**HOW TO COMPLETE THIS TASK**.
Write all entries out exactly, images excluded.

Segment Start: DATA UNDER STUDY

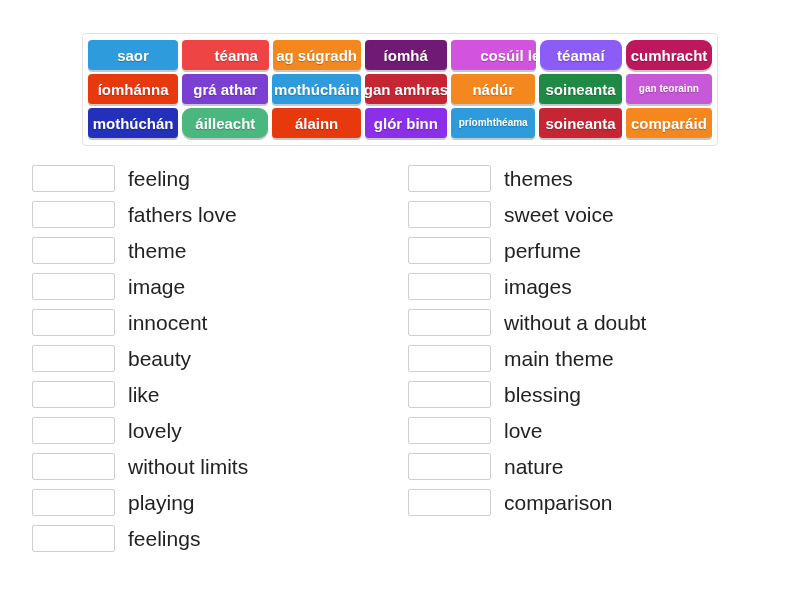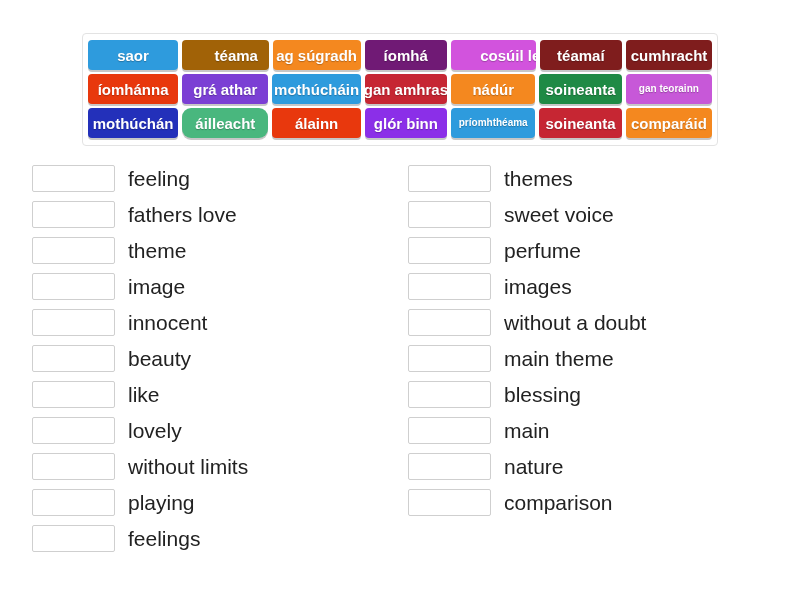--- a/index.html
+++ b/index.html
@@ -111,7 +111,7 @@
 <div id="tile-bank">
     <div class="tile-row">
       <div class="tile" style="background: rgb(46, 155, 221); width: 92px;">saor</div>
-      <div class="tile" style="background: #a16207; width: 88px; padding-left: 28px;">téama</div>
+      <div class="tile" style="background: #ef4444; width: 88px; padding-left: 28px;">téama</div>
       <div class="tile" style="background: rgb(244, 136, 31); width: 90px;">ag súgradh</div>
       <div class="tile" style="background: #701a75; width: 84px;">íomhá</div>
       <div class="tile" style="background: rgb(210, 83, 221); width: 86px; padding-left: 40px;">cosúil le</div>

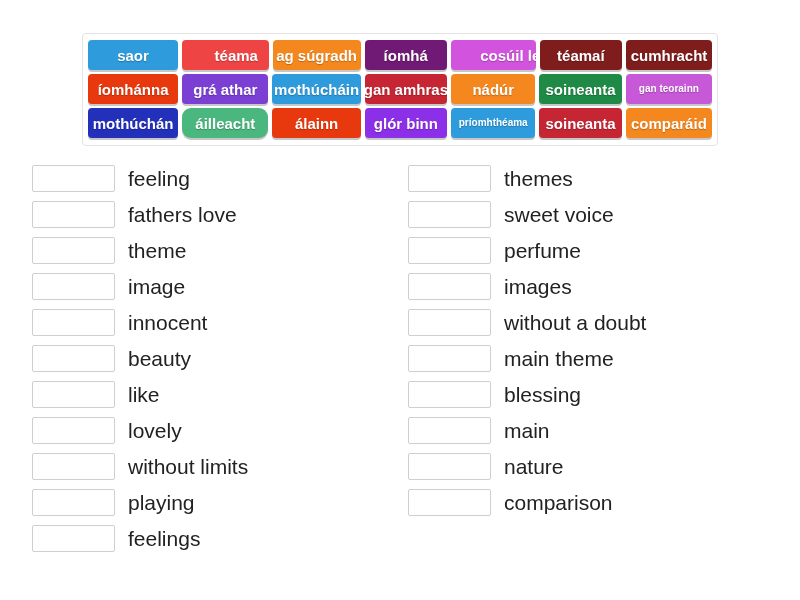--- a/index.html
+++ b/index.html
@@ -115,7 +115,7 @@
       <div class="tile" style="background: rgb(244, 136, 31); width: 90px;">ag súgradh</div>
       <div class="tile" style="background: #701a75; width: 84px;">íomhá</div>
       <div class="tile" style="background: rgb(210, 83, 221); width: 86px; padding-left: 40px;">cosúil le</div>
-      <div class="tile" style="background: #7f1d1d; width: 84px;">téamaí</div>
+      <div class="tile" style="background: #8b5cf6; width: 84px; border-radius: 8px;">téamaí</div>
       <div class="tile" style="background: #7f1d1d; width: 88px;">cumhracht</div>
     </div>
     <div class="tile-row">

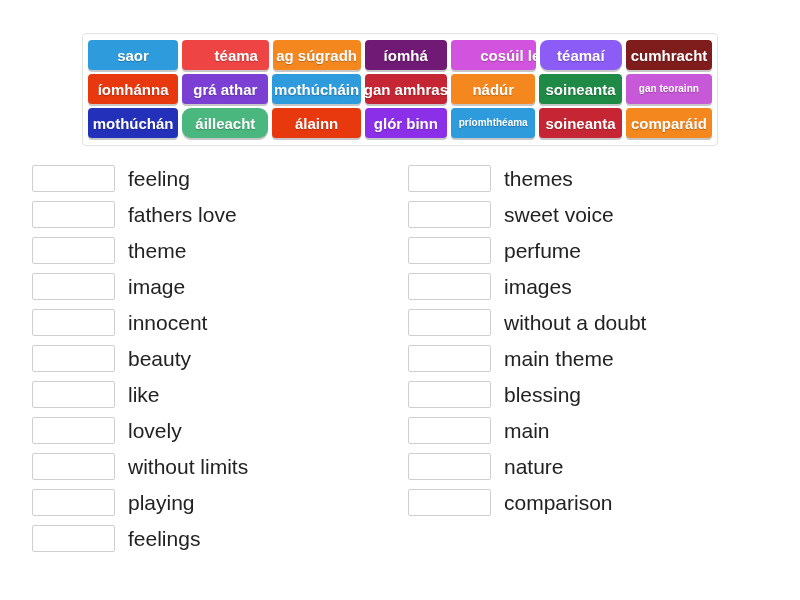--- a/index.html
+++ b/index.html
@@ -116,7 +116,7 @@
       <div class="tile" style="background: #701a75; width: 84px;">íomhá</div>
       <div class="tile" style="background: rgb(210, 83, 221); width: 86px; padding-left: 40px;">cosúil le</div>
       <div class="tile" style="background: #8b5cf6; width: 84px; border-radius: 8px;">téamaí</div>
-      <div class="tile" style="background: #7f1d1d; width: 88px;">cumhracht</div>
+      <div class="tile" style="background: #be185d; width: 88px; border-radius: 9px;">cumhracht</div>
     </div>
     <div class="tile-row">
       <div class="tile" style="background: rgb(232, 56, 13); width: 92px;">íomhánna</div>

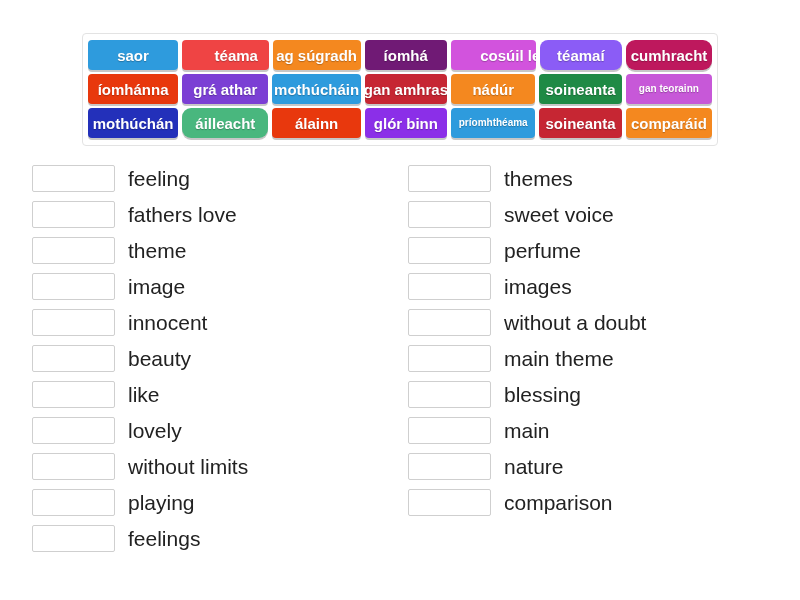--- a/index.html
+++ b/index.html
@@ -216,7 +216,7 @@
       </div>
       <div class="answer-row">
         <div class="drop-box"></div>
-        <span class="answer-label">main</span>
+        <span class="answer-label">love</span>
       </div>
       <div class="answer-row">
         <div class="drop-box"></div>

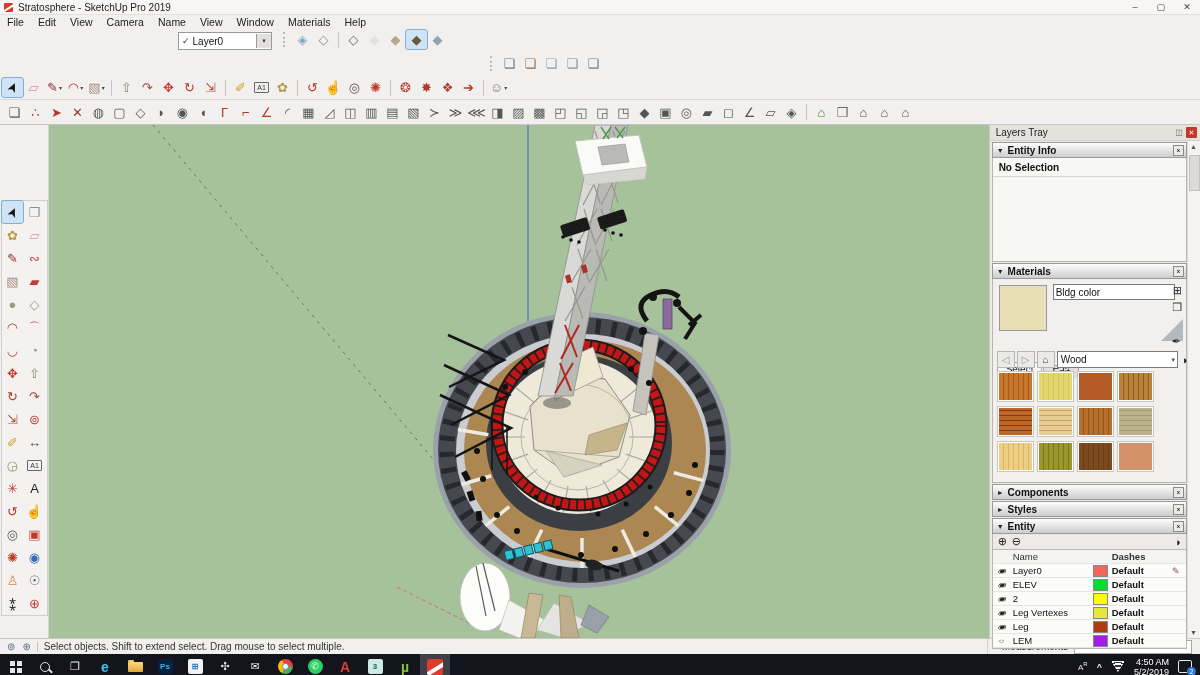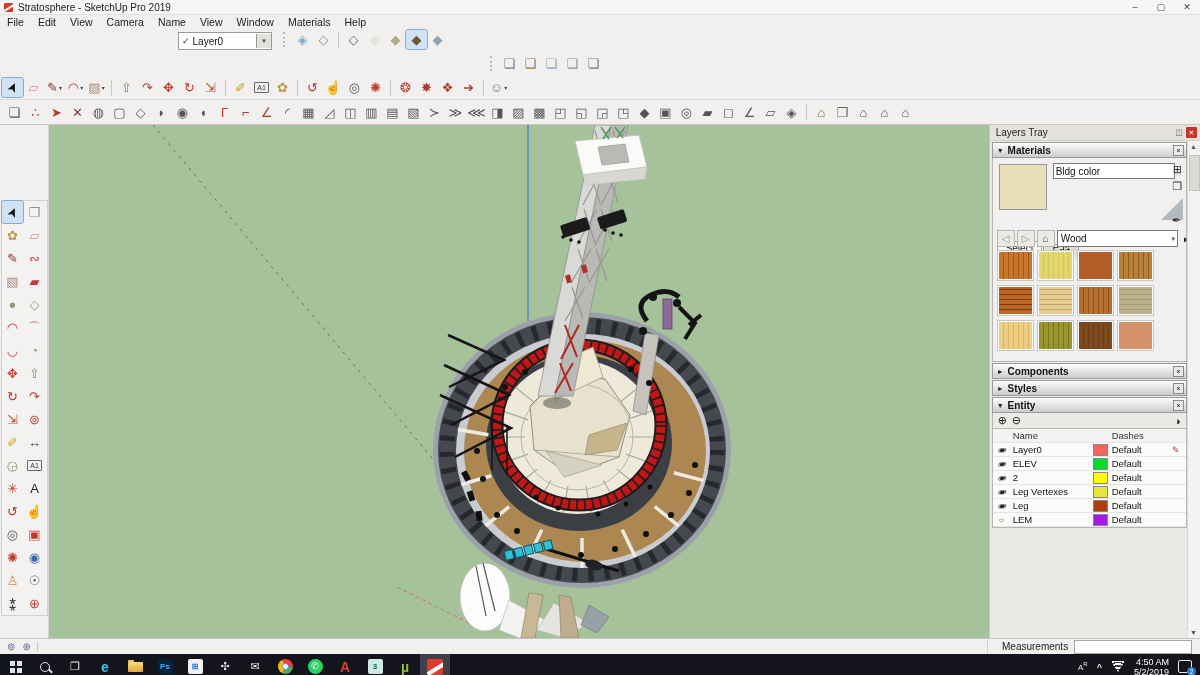--- a/index.html
+++ b/index.html
@@ -697,6 +697,16 @@
         <span class="sa-dn" data-name="scroll-down-icon">▼</span>
       </div>
 
+      <div class="sec" data-name="entity-info-section">
+        <div class="sec-h" data-name="entity-info-header">
+          <span class="tri" data-name="collapse-triangle-icon">▼</span>
+          <span class="lbl">Entity Info</span>
+          <span class="xb" data-name="section-close-icon">x</span>
+        </div>
+        <div class="sec-body" id="entity-body" data-name="entity-info-body">
+          <div class="nosel" data-name="selection-status">No Selection</div>
+        </div>
+      </div>
 
       <div class="sec" data-name="materials-section">
         <div class="sec-h" data-name="materials-header">

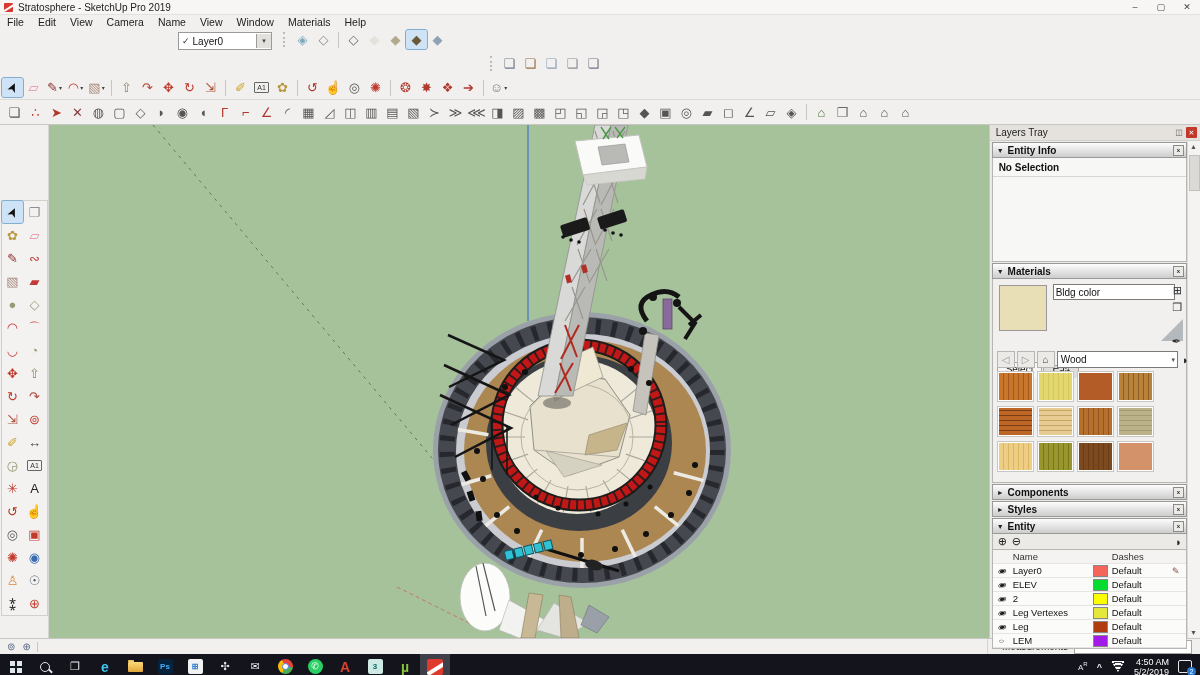--- a/index.html
+++ b/index.html
@@ -98,7 +98,7 @@
   .lrow .c-name{width:80px;padding-left:2px;white-space:nowrap;overflow:hidden;}
   .lrow .c-chip{width:16px;}
   .chip{display:block;width:13px;height:10px;border:1px solid #888;}
-  .lrow .c-dash{flex:1;padding-left:3px;}
+  .lrow .c-dash{flex:1;padding-left:3px;font-weight:bold;}
   .lrow .c-edit{width:14px;font-size:9px;color:#8a4444;}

Segment End: DATA UNDER STUDY

**TASK SOLUTION**.
--- a/index.html
+++ b/index.html
@@ -111,7 +111,7 @@
 <div id="tile-bank">
     <div class="tile-row">
       <div class="tile" style="background: rgb(46, 155, 221); width: 92px;">saor</div>
-      <div class="tile" style="background: #a16207; width: 88px; padding-left: 28px;">téama</div>
+      <div class="tile" style="background: #ef4444; width: 88px; padding-left: 28px;">téama</div>
       <div class="tile" style="background: rgb(244, 136, 31); width: 90px;">ag súgradh</div>
       <div class="tile" style="background: #701a75; width: 84px;">íomhá</div>
       <div class="tile" style="background: rgb(210, 83, 221); width: 86px; padding-left: 40px;">cosúil le</div>

--- a/index.html
+++ b/index.html
@@ -115,7 +115,7 @@
       <div class="tile" style="background: rgb(244, 136, 31); width: 90px;">ag súgradh</div>
       <div class="tile" style="background: #701a75; width: 84px;">íomhá</div>
       <div class="tile" style="background: rgb(210, 83, 221); width: 86px; padding-left: 40px;">cosúil le</div>
-      <div class="tile" style="background: #7f1d1d; width: 84px;">téamaí</div>
+      <div class="tile" style="background: #8b5cf6; width: 84px; border-radius: 8px;">téamaí</div>
       <div class="tile" style="background: #7f1d1d; width: 88px;">cumhracht</div>
     </div>
     <div class="tile-row">

--- a/index.html
+++ b/index.html
@@ -116,7 +116,7 @@
       <div class="tile" style="background: #701a75; width: 84px;">íomhá</div>
       <div class="tile" style="background: rgb(210, 83, 221); width: 86px; padding-left: 40px;">cosúil le</div>
       <div class="tile" style="background: #8b5cf6; width: 84px; border-radius: 8px;">téamaí</div>
-      <div class="tile" style="background: #7f1d1d; width: 88px;">cumhracht</div>
+      <div class="tile" style="background: #be185d; width: 88px; border-radius: 9px;">cumhracht</div>
     </div>
     <div class="tile-row">
       <div class="tile" style="background: rgb(232, 56, 13); width: 92px;">íomhánna</div>

--- a/index.html
+++ b/index.html
@@ -216,7 +216,7 @@
       </div>
       <div class="answer-row">
         <div class="drop-box"></div>
-        <span class="answer-label">main</span>
+        <span class="answer-label">love</span>
       </div>
       <div class="answer-row">
         <div class="drop-box"></div>

--- a/index.html
+++ b/index.html
@@ -697,6 +697,16 @@
         <span class="sa-dn" data-name="scroll-down-icon">▼</span>
       </div>
 
+      <div class="sec" data-name="entity-info-section">
+        <div class="sec-h" data-name="entity-info-header">
+          <span class="tri" data-name="collapse-triangle-icon">▼</span>
+          <span class="lbl">Entity Info</span>
+          <span class="xb" data-name="section-close-icon">x</span>
+        </div>
+        <div class="sec-body" id="entity-body" data-name="entity-info-body">
+          <div class="nosel" data-name="selection-status">No Selection</div>
+        </div>
+      </div>
 
       <div class="sec" data-name="materials-section">
         <div class="sec-h" data-name="materials-header">

--- a/index.html
+++ b/index.html
@@ -98,7 +98,7 @@
   .lrow .c-name{width:80px;padding-left:2px;white-space:nowrap;overflow:hidden;}
   .lrow .c-chip{width:16px;}
   .chip{display:block;width:13px;height:10px;border:1px solid #888;}
-  .lrow .c-dash{flex:1;padding-left:3px;}
+  .lrow .c-dash{flex:1;padding-left:3px;font-weight:bold;}
   .lrow .c-edit{width:14px;font-size:9px;color:#8a4444;}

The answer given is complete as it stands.